For about 20 years, I’ve been obsessed with the idea of getting the best score for a machine learning dataset.

It started in postgrad when we would talk about learning algorithms and the problems and datasets we were all using to demonstrate that one algorithm was “better” than another.

A good friend in our research group always pointed out Włodzisław Duch’s work.

Back in the early 2000s, he had a website that listed a suite of the standard ML datasets and the algorithms + configs that achieved the best scores (as reported in published papers), and most importatnyl, the scores they achieved.

For example:

And others.

One cannot look at the tables on the site and think “give me a few days and I could do better…”

The idea of racing algorithms got into my blood.

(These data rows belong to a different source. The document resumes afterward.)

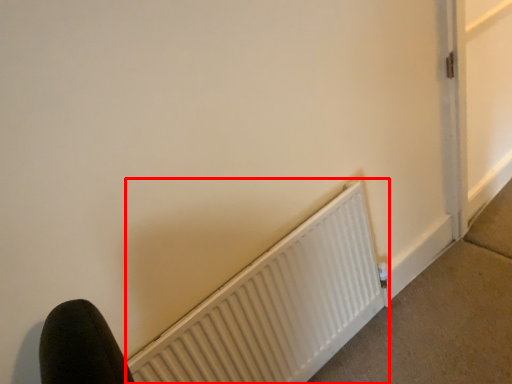
Question: Observing the image, what is the correct spatial positioning of radiator (annotated by the red box) in reference to concrete?

Choices:
 (A) left
 (B) right

Answer: (A)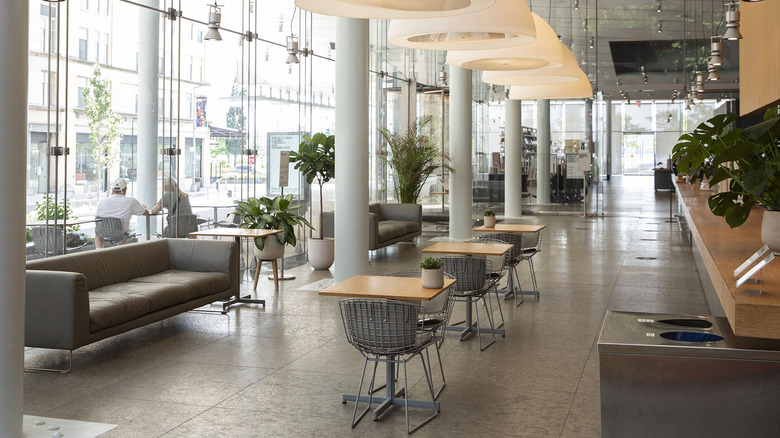
Where is `small silver hanging lights`? small silver hanging lights is located at coordinates (732, 29), (713, 55), (713, 71), (697, 82), (692, 95), (688, 106).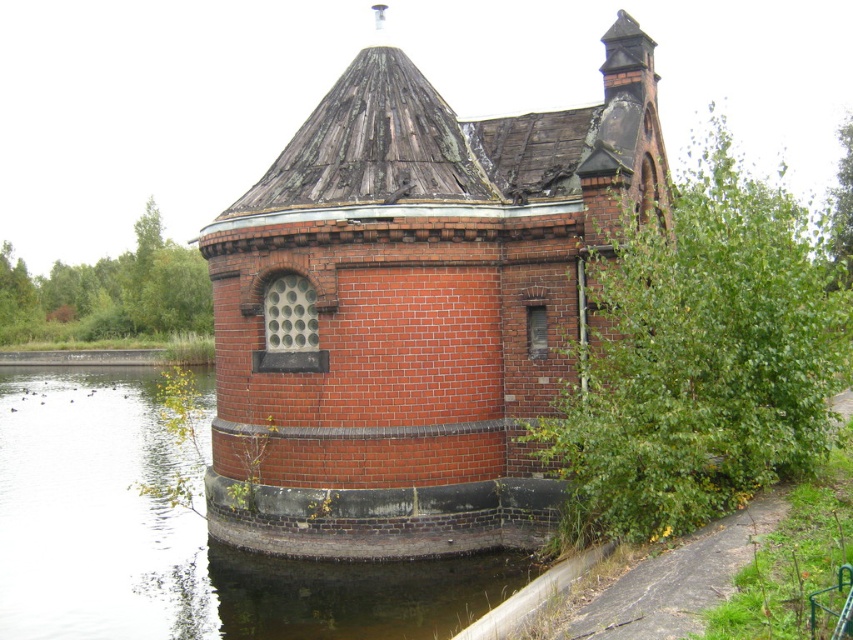
Which is below, red brick tower at center or clear water at lower left?

clear water at lower left is below.

Is red brick tower at center below clear water at lower left?

No.

Is point (338, 276) farther from camera compared to point (292, 593)?

That is True.

This screenshot has width=853, height=640. Identify the location of red brick tower at center. (412, 308).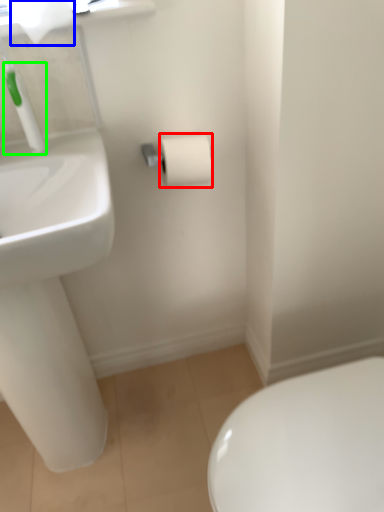
Question: Which is nearer to the toilet paper (highlighted by a red box)? toilet paper (highlighted by a blue box) or plumbing fixture (highlighted by a green box).

Choices:
 (A) toilet paper
 (B) plumbing fixture

Answer: (B)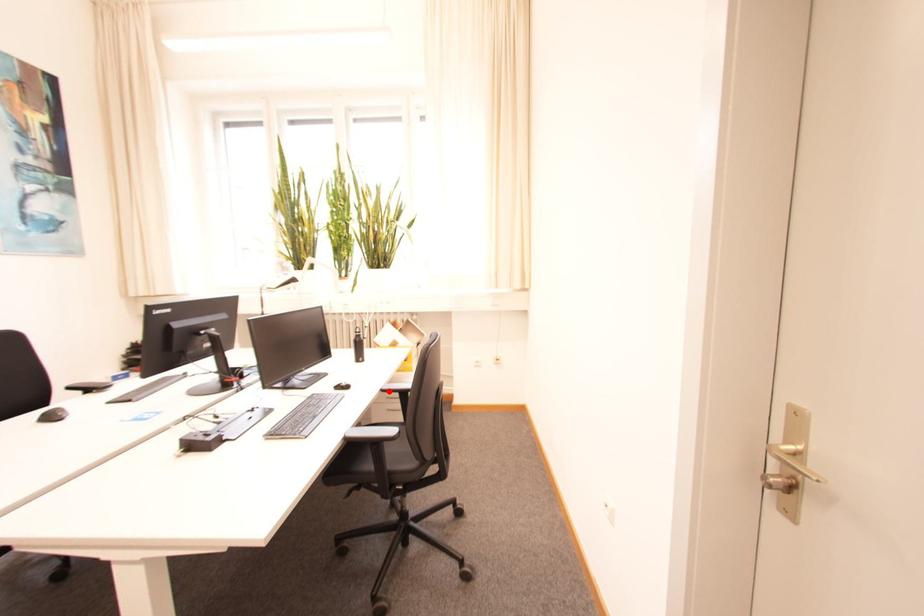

I tried to talk myself out of it a few times and wrote articles and tech reports on the evils of “algorithm racing” and the evils of “bad algorithm comparison methodology/stats”.

But, it’s so fun.

I go interested in KDD cups and then later Kaggle, but the “competition” with other people was not what excited me.

Instead, it was the competition with myself. How far could I go? What could I figure out?

I had zero interest in out-performing other participants, but was very interested in the ideas and discoveries they made and shared.

In the end, I was way more interested in reading the forum than in submitting predictions.

Sadly, there was very little sharing culture on kaggle in the early days, although I tried to foster it by giving away sample code, and algorithm implementations, and more back then.

I’ve shared this interest (in best scores for standard datasets) before, long ago in another life. Five years is a long time!

Anyway, I was thinking about this again today.

Why not have a website that lists 10 or so standard datasets in a range of different categories and see how far we can push the scores?

Datasets are pre-defined and probably pre-cleaned or whatever.
The metric and test harness is pre-defined.
People submit a code snippet for an sklearn pipeline that is evaluated and the result stored in a db.
The “tables” of ranked results are created automatically for each dataset.
All entries are kept, ranked, and made available to others.

Maybe structure it as a “self guided course”, where each dataset represents a challenge or capture-the-flag where one must achieve a score in the n’th percentile in order to move forward, where the percentiles shift based on how many people have participated so far and how well they have done. Maybe you can’t see all other solutions until you’ve cleared the challenge. Might be fun!

I suspect xgboost or similar will rise up and that in the end it will devolve into grid/random searching hyperparameters for lucky configs or seed hacking for lucky random number seeds.

So what? It might still be fun.

Especially if we can incentivize away from the “find a lucky config” solution and toward a “pass this challenge”.

Maybe just code it up as a prototype and play with it myself?